Mobile Banking Best Practices
Mobile Banking offers the ease and functionality of Online Banking with the convenience of accessing it anywhere you can access the internet from your mobile phone. The Mobile Banking systems utilize the same multi-factor authentication system as our Online Banking systems to protect your account information from unauthorized access. Mobile Phones have similar security vulnerabilities as your home computer so it is important that you take the steps necessary to protect your device from unauthorized access. Below, provided by the US Computer Emergency Readiness Team (US-CERT), are things to consider in protecting your mobile phone.
Steps To Secure Your Mobile Device
When choosing a mobile phone, consider its security features
Ask the service provider if the device offers file encryption, the ability for the provider to find and wipe the device remotely, the ability to delete known malicious apps remotely, and authentication features such as device access passwords. If you back up your phone data to a PC, look for an option to encrypt the backup. If you plan to use the device for VPN access, as some users do to access work networks, ask the provider if the device supports certificate-based authentication.
Configure the device to be more secure
Many smartphones have a password feature that locks the device until the correct PIN or password is entered. Enable this feature, and choose a reasonably complex password. Enable encryption, remote wipe capabilities, and antivirus software if available.
Configure web accounts to use secure connections
Accounts for certain websites can be configured to use secure, encrypted connections (look for “HTTPS” or “SSL” in account options pages). Enabling this feature deters attackers from eavesdropping on web sessions. Many popular mail and social networking sites include this option.
Do not follow links sent in suspicious email or text messages
Such links may lead to malicious websites.
Keep software up to date
If the vendor releases updates for your device’s operating system, install them as soon as possible. Installing them will prevent attackers from being able to take advantage of known problems or vulnerabilities. The same applies to the applications installed on your device.
Limit exposure of your mobile phone number
Think carefully before posting your mobile phone number to a public website. Attackers can use software to collect mobile phone numbers from the web and then use those numbers to target attacks.
Carefully consider what information you want stored on the device
Remember that with enough time, sophistication, and access to the device, any attacker could obtain your stored information.

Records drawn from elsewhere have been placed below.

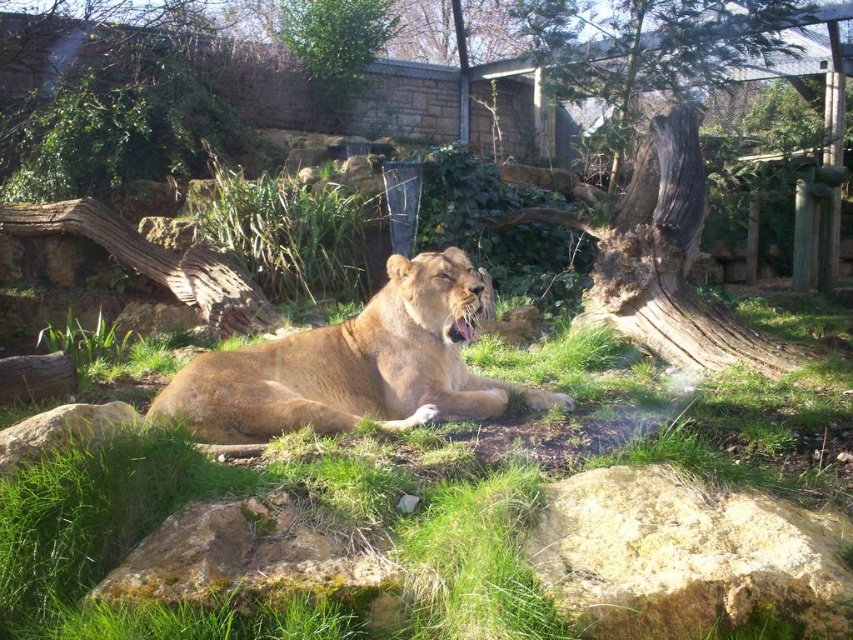
Question: Where is brown textured wood at center located in relation to golden fur lion at center in the image?

Choices:
 (A) right
 (B) left

Answer: (A)

Question: Which point is closer to the camera?

Choices:
 (A) (x=637, y=314)
 (B) (x=149, y=512)

Answer: (B)

Question: Estimate the real-world distances between objects in this image. Which object is farther from the yellowish rock at lower right?

Choices:
 (A) green grass at center
 (B) golden fur lion at center

Answer: (B)

Question: Does brown textured wood at center have a smaller size compared to yellowish rock at lower right?

Choices:
 (A) yes
 (B) no

Answer: (B)

Question: Among these points, which one is nearest to the camera?

Choices:
 (A) pos(671,113)
 (B) pos(311,422)
 (C) pos(839,406)
 (D) pos(566,554)

Answer: (D)

Question: Can you confirm if brown textured wood at center is smaller than yellowish rock at lower right?

Choices:
 (A) yes
 (B) no

Answer: (B)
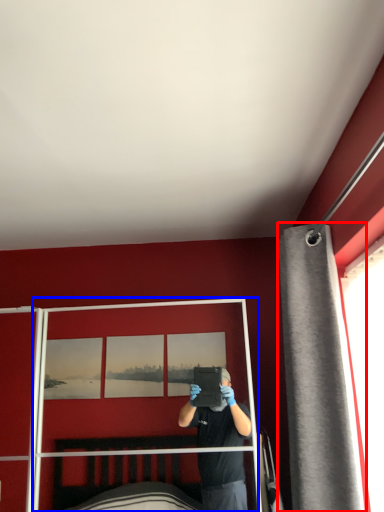
Question: Which of the following is the closest to the observer, curtain (highlighted by a red box) or screen door (highlighted by a blue box)?

Choices:
 (A) curtain
 (B) screen door

Answer: (A)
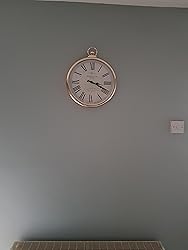
In order to click on shadow above radiator in this screenshot , I will do `click(90, 236)`.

Be choosy when selecting and installing apps
Do a little research on apps before installing them. Check what permissions the app requires. If the permissions seem beyond what the app should require, do not install the app; it could be a Trojan horse, carrying malicious code in an attractive package.
Maintain physical control of the device
This is especially important in public or semi-public places. The portability of mobile phones makes them easy to lose or steal.
Disable interfaces that are not currently in use
Disable Bluetooth, infrared, or Wi-Fi on your device when not in use. Attackers can exploit vulnerabilities in software that use these interfaces.
Set Bluetooth-enabled devices to non-discoverable
When in discoverable mode, your Bluetooth-enabled devices are visible to other nearby devices, which may alert an attacker or infected device to target you. When in non-discoverable mode, your Bluetooth-enabled devices are invisible to other unauthenticated devices.
Avoid joining unknown Wi-Fi networks and using public Wi-Fi hotspots
Attackers can create phony Wi-Fi hotspots designed to attack mobile phones and may patrol public Wi-Fi networks for unsecured devices. Also, enable encryption on your home Wi-Fi network.
Delete all information stored in a device prior to discarding it
Check the website of the device’s manufacturer for information about securely deleting data. Your mobile phone provider may also have useful information on securely wiping your device.
Be careful when using social networking applications
These apps may reveal more personal information than intended, and to unintended parties. Be especially careful when using services that track your location.
Do not “root” or “jailbreak” the device
Third-party device firmware, which is sometimes used to get access to device features that are locked by default, can contain malicious code or unintentional security vulnerabilities. Altering the firmware could also prevent the device from receiving future operating system updates, which often contain valuable security updates and other feature upgrades.